Na madrugada de quarta-feira (17), a entrevista do ex-juiz e ex-ministro Sergio Moro a Pedro Bial rendeu 4.6 pontos de média ao Conversa com Bial. O índice representa 945 mil telespectadores na região metropolitana de São Paulo, principal área de aferição da Kantar Ibope.
Trata-se de resultado relevante ao considerar que o programa começou por volta de 2 horas da manhã, horário em que o número de aparelhos de TV ligados é baixo. A presença do maior ícone da Operação Lava Jato rendeu incontáveis manchetes na imprensa.
Um aspecto foi pouco explorado. A Globo deu espaço valioso para Moro promover suas ideias, opiniões e o embrião da candidatura enquanto continua a negar os pedidos de Lula e Jair Bolsonaro por oportunidade semelhante em sua programação.
Desde a época da prisão na Polícia Federal de Curitiba, o ex-presidente reclama por ser ignorado pela mais influente e assistida emissora de TV do País. Em junho de 2019, ele comentou a respeito ao ser entrevistado pelo canal TVT.
“Você não acha estranho que a Globo nunca tenha pedido uma entrevista (comigo)?”, questionou. “Afinal de contas, eu sou uma pessoa que ainda tem uma certa audiência no Brasil, mais do que todos os programas deles. Eu gostaria de conversar, eu gostaria de ver sentar na minha frente o William Bonner.”
Em abril deste ano, Pedro Bial polemizou ao falar do petista no Manhattan Connection, então exibido na TV Cultura. “Tem algum convidado que não vai ao seu programa? Todo mundo quer ir”, observou o jornalista Lucas Mendes. “O Lula”, respondeu Bial. “Ele até já disse que gostaria de fazer o programa comigo, mas aí tinha que ser ao vivo. Pode até ser ao vivo, mas aí teria que ter um polígrafo acompanhando as falas dele.”

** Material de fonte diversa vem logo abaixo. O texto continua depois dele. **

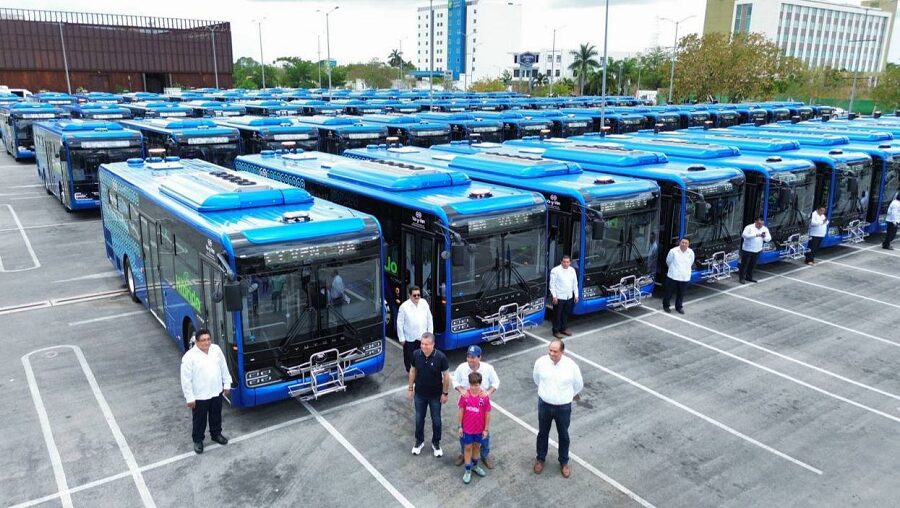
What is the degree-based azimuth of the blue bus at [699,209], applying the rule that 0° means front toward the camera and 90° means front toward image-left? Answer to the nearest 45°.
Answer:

Polígrafo é o aparelho conhecido como ‘detector de mentiras’, usado pela polícia de alguns Países em interrogatórios e por certos programas de TV para verificar a autenticidade do que diz determinado convidado. Diante da repercussão ruidosa de sua ironia, Pedro Bial explicou a desconfiança em relação ao ex-presidente em artigo na Folha de S. Paulo.
“Lula sabe muito bem que já mentiu a meu respeito. A verdade está registrada, há provas e testemunhas”, escreveu. Bial se ressente da versão contada pelo esquerdista de uma conversa reservada que tiveram após uma gravação no Palácio do Planalto em 2005.
Apesar dos apelos, a Globo continua a não procurar Lula. Não mostra interesse em ouvir a maior liderança da esquerda e um dos candidatos melhor colocados nas pesquisas de intenção de votos para a eleição presidencial de 2022. Jornalisticamente, é uma omissão injustificável.
O mesmo ocorre com Bolsonaro. Ele ocupa o mais importante posto do Poder Executivo e já articula a campanha de reeleição, porém, segue desdenhado pelo principal canal da família Marinho. Em várias ocasiões, o presidente se dispôs a ser entrevistado na Globo – a mais recente ‘oferta’ aconteceu em live de 23 de setembro. Jamais teve resposta.
Pode-se argumentar que o canal evita Bolsonaro porque sabe que será atacado por ele. Justamente por isso deveria entrevistá-lo: a fim de contestar suas acusações, os xingamentos, os deboches. Desprezar um personagem importante não o aniquila, pelo contrário, pode fortalecê-lo aos olhos de parcela numerosa do público.
O jornalismo da Globo afirma agir com isenção e imparcialidade. Precisa mostrar isso na prática, senão acabará associado a esse ou aquele candidato à Presidência, como já aconteceu. Ainda que sejam desafetos declarados da emissora, Lula e Bolsonaro merecem o mesmo espaço dado a possíveis adversários na próxima eleição.